APVMA confirmed in its report that the level of arsenic in treated timber is lower than many sources found in water and food. Arsenic also occurs naturally in all soils.
APVMA Review of Copper Chrome Arsenate Treated Timber 2005
What changes were made as a result of the review?
As a precaution, timber used in “frequent contact areas” such as playgrounds, garden furniture, picnic tables, benches, handrails, and decking boards is no longer treated with CCA, for these applications alternative chemicals are used.
CCA treated timber is still suitable for all other applications such as the decking sub-structure, pergolas, fencing and landscaping.
Should existing playgrounds built with CCA treated timber be removed?
No regulatory authorities in the USA, Canada, Europe, Australia or New Zealand have recommended the dismantling of existing structures built with CCA treated timber.

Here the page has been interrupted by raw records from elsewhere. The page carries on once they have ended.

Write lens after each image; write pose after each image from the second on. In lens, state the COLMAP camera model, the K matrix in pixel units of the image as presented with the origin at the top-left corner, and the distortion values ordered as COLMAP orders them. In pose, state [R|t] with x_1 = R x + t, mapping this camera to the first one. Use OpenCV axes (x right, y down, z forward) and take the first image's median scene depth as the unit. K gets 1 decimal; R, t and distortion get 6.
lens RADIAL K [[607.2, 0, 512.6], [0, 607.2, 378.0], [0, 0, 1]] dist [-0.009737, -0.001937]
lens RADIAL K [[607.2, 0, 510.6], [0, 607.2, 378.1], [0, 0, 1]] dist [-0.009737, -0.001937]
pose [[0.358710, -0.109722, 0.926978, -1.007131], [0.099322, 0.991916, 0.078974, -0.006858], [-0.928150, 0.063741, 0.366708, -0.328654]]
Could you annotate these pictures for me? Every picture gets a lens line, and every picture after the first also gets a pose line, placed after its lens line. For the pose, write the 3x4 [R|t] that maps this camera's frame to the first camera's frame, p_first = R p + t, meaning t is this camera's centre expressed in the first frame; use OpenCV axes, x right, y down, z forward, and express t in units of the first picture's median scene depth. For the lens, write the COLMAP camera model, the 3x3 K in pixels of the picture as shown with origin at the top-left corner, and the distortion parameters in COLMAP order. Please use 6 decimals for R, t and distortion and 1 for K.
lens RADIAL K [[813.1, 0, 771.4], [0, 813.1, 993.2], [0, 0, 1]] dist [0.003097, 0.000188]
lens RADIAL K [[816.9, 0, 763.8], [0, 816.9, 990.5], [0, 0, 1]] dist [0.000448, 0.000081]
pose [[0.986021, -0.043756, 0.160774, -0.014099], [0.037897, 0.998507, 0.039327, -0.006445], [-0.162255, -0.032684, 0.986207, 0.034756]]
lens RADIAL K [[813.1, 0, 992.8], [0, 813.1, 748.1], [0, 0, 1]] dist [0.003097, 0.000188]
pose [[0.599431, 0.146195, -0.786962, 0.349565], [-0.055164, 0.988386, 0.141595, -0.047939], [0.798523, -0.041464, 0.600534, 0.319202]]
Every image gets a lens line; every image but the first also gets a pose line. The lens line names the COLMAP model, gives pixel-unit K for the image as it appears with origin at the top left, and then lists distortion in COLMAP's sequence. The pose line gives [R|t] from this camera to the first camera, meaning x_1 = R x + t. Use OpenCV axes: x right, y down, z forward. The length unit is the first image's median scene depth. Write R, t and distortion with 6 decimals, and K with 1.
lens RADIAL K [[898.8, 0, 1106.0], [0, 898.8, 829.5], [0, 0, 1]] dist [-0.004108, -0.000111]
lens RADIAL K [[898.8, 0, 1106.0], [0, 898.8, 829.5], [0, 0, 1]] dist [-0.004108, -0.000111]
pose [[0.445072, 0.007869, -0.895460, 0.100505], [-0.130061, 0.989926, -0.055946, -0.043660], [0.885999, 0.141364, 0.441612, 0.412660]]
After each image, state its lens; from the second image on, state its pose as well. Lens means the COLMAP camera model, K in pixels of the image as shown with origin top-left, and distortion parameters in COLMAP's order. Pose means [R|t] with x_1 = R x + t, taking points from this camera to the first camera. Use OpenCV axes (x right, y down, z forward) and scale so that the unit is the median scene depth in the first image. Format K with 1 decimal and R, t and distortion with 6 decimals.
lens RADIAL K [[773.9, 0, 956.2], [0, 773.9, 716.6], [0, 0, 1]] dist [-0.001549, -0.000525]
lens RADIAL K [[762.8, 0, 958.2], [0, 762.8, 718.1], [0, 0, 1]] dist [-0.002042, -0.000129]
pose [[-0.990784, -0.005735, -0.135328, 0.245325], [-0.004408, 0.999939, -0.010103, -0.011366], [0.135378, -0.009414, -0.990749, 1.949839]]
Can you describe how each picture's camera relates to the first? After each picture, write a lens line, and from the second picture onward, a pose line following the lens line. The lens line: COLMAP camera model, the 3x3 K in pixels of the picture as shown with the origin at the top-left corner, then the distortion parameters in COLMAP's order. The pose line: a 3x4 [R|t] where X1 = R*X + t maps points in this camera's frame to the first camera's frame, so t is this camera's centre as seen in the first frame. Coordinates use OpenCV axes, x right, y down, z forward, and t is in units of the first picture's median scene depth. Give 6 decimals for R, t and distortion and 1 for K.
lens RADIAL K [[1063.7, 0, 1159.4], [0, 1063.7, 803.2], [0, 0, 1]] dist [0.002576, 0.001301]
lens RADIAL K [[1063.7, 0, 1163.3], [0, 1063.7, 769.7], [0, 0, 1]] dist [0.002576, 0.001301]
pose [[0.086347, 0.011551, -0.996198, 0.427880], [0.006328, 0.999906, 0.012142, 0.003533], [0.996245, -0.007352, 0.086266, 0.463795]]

An ENSIS (CSIRO) study investigated soils in three kindergarten playgrounds. All soil readings from the kindergartens were well below tolerable limits. According to ENSIS: “the results suggest that there is no need for the playground equipment at these kindergartens to be modified or removed.
Cookson, L J 205. Arsenic Content of Soil and Wood Chip Fines in Three Kindergartens,
ENSIS Technical Report No. 151.
Can the chemical leach into the soil?
Studies into treated timber used in vegetable gardens have shown the preservative CCA is not absorbed into food crops like grapes, tomatoes and cucumbers. Some root crops like carrots and beets have been reported to pick up small amounts of arsenic from CCA, but it is in an organic non-toxic form and in any case is largely removed by peeling the vegetables.
The APVMA found that, in general, if some preservative is leached from the timber, it is likely to remain in the soil close to CCA-treated wood and that plants and vegetable are not likely to take up significant amounts unless closely adjacent to treated timber.